The Government must "get a grip" on air pollution and not “pass the buck” to local leaders any longer, Sadiq Khan has said.
The London Mayor called for a diesel scrappage scheme and for reform of taxes that currently incentivise 'dirty' vehicles, as he reiterated his plea for a new Clean Air Act to replace the existing half-century-old legislation.
Mr Khan added the Government must accept that building a third runway at Heathrow was not compatible with meeting its legal obligations on air quality.
It was the second time the Government’s proposals had been defeated, and they were accused of using pollution modelling that ministers knew was overly optimistic and criticised for placing an emphasis on cost rather than people’s health.

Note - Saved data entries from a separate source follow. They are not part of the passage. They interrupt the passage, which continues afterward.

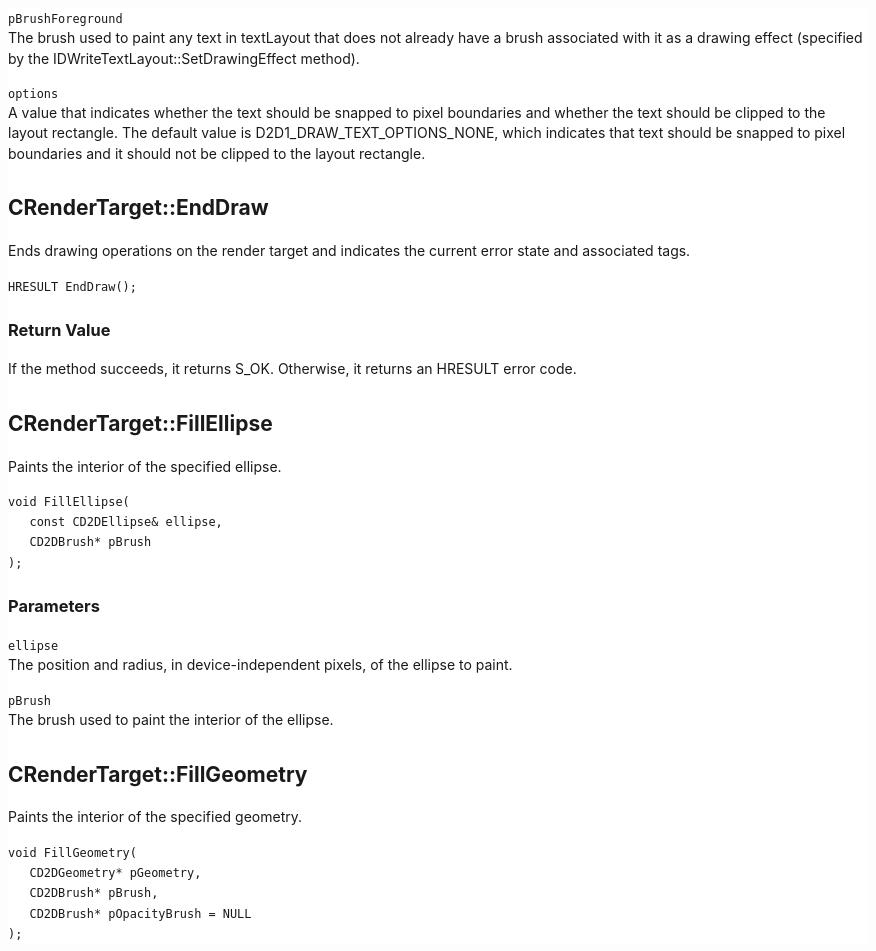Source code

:  `pBrushForeground`  
 The brush used to paint any text in textLayout that does not already have a brush associated with it as a drawing effect (specified by the IDWriteTextLayout::SetDrawingEffect method).  
  
 `options`  
 A value that indicates whether the text should be snapped to pixel boundaries and whether the text should be clipped to the layout rectangle. The default value is D2D1_DRAW_TEXT_OPTIONS_NONE, which indicates that text should be snapped to pixel boundaries and it should not be clipped to the layout rectangle.  
  
##  <a name="crendertarget__enddraw"></a>  CRenderTarget::EndDraw  
 Ends drawing operations on the render target and indicates the current error state and associated tags.  
  
```  
HRESULT EndDraw();  
```  
  
### Return Value  
 If the method succeeds, it returns S_OK. Otherwise, it returns an HRESULT error code.  
  
##  <a name="crendertarget__fillellipse"></a>  CRenderTarget::FillEllipse  
 Paints the interior of the specified ellipse.  
  
```  
void FillEllipse(  
   const CD2DEllipse& ellipse,  
   CD2DBrush* pBrush  
);  
```  
  
### Parameters  
 `ellipse`  
 The position and radius, in device-independent pixels, of the ellipse to paint.  
  
 `pBrush`  
 The brush used to paint the interior of the ellipse.  
  
##  <a name="crendertarget__fillgeometry"></a>  CRenderTarget::FillGeometry  
 Paints the interior of the specified geometry.  
  
```  
void FillGeometry(  
   CD2DGeometry* pGeometry,  
   CD2DBrush* pBrush,  
   CD2DBrush* pOpacityBrush = NULL  
);  
```  
  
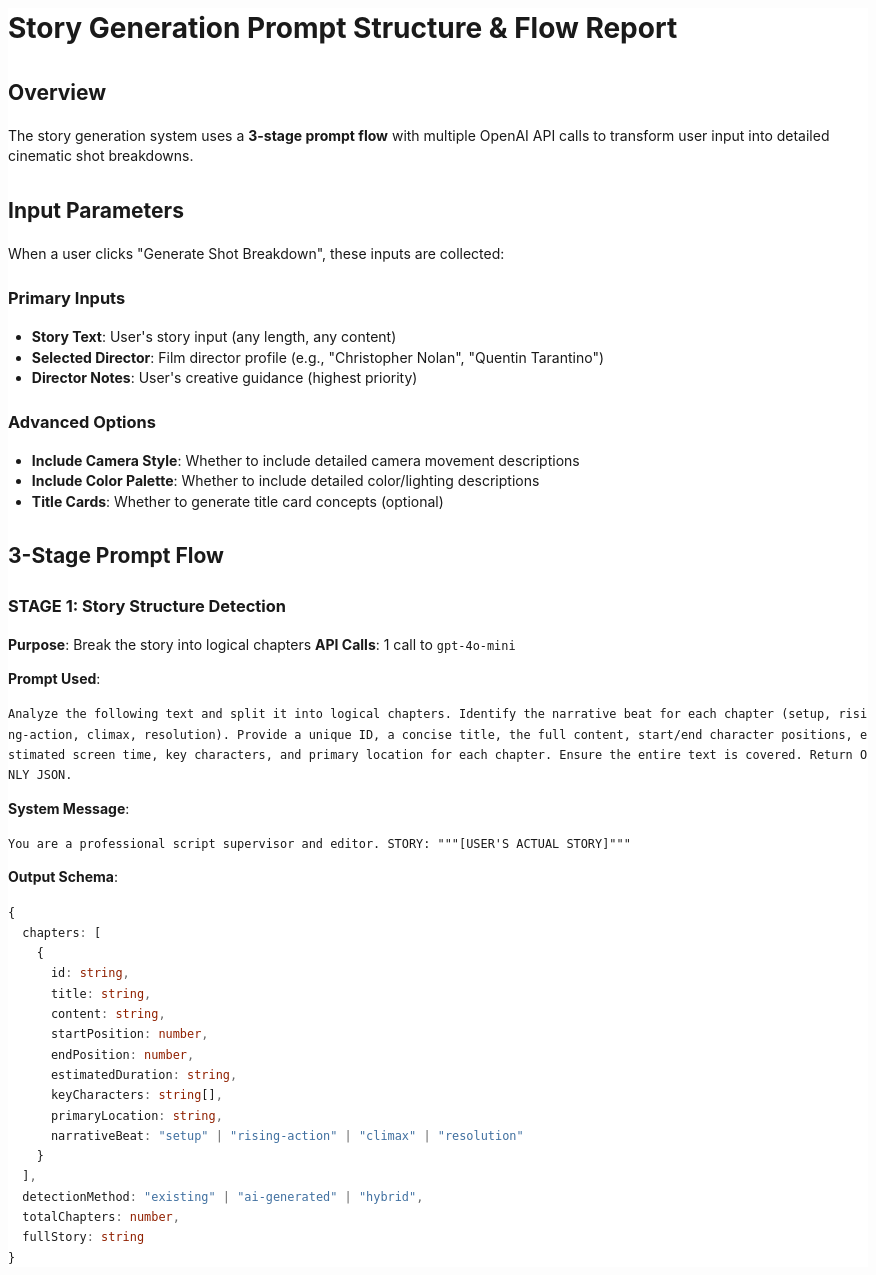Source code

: # Story Generation Prompt Structure & Flow Report

## Overview
The story generation system uses a **3-stage prompt flow** with multiple OpenAI API calls to transform user input into detailed cinematic shot breakdowns.

## Input Parameters
When a user clicks "Generate Shot Breakdown", these inputs are collected:

### Primary Inputs
- **Story Text**: User's story input (any length, any content)
- **Selected Director**: Film director profile (e.g., "Christopher Nolan", "Quentin Tarantino")
- **Director Notes**: User's creative guidance (highest priority)

### Advanced Options
- **Include Camera Style**: Whether to include detailed camera movement descriptions
- **Include Color Palette**: Whether to include detailed color/lighting descriptions  
- **Title Cards**: Whether to generate title card concepts (optional)

## 3-Stage Prompt Flow

### STAGE 1: Story Structure Detection
**Purpose**: Break the story into logical chapters
**API Calls**: 1 call to `gpt-4o-mini`

**Prompt Used**:
```
Analyze the following text and split it into logical chapters. Identify the narrative beat for each chapter (setup, rising-action, climax, resolution). Provide a unique ID, a concise title, the full content, start/end character positions, estimated screen time, key characters, and primary location for each chapter. Ensure the entire text is covered. Return ONLY JSON.
```

**System Message**:
```
You are a professional script supervisor and editor. STORY: """[USER'S ACTUAL STORY]"""
```

**Output Schema**:
```typescript
{
  chapters: [
    {
      id: string,
      title: string,
      content: string,
      startPosition: number,
      endPosition: number,
      estimatedDuration: string,
      keyCharacters: string[],
      primaryLocation: string,
      narrativeBeat: "setup" | "rising-action" | "climax" | "resolution"
    }
  ],
  detectionMethod: "existing" | "ai-generated" | "hybrid",
  totalChapters: number,
  fullStory: string
}
```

Mr Khan called for the capital to have additional powers to manage pollutants from construction sites and river traffic, such as being able to implement a low-emissions zone on the Thames similar to those in place on roads.
City Hall and London boroughs should get greater funding to tackle air pollution, he said, warning that the £3m from the Department for Environment, Food and Rural Affairs (Defra) air quality grants programme for schemes across the UK was woefully insufficient.
Mr Khan also renewed his call for a national scrappage scheme to increase the speed with which diesel vehicles – the biggest source of harmful nitrogen oxides – are phased out.
And he warned that vehicle excise duty (VED) continued to make the purchase of diesel vehicles attractive and called for reform of the scheme to ensure national legislation was pulling in the same direction.
Mr Khan said: "After years of failure we now need the Government to get a grip and face up to their responsibilities rather than pass the buck to me and boroughs.
"Let's be clear, filthy air is causing 9,400 deaths every year in London alone. And that's before you look at all the other health problems caused to Londoners.
"We need action now to protect Londoners and people all across the UK from breathing in toxic fumes.
"The Government has been seriously complacent about this health emergency for the last six years and now is the time for them to stop gambling with our health and show real leadership."
Julian Bell, chairman of London Councils Transport and Environment Committee, said: "Tackling air quality requires immediate attention.
"With over 9,400 Londoners dying prematurely each year as a result of air pollution, it's vital that Government takes urgent action now.
"They also need to properly equip the Mayor and London boroughs with the funding and resources needed to really make an impact and tackle toxic pollution. All Londoners deserve a healthier future."
Air pollution causes 50,000 early deaths and costs £27.5bn every year, according to the government’s own estimates, and was named as a “public health emergency" by MPs in April.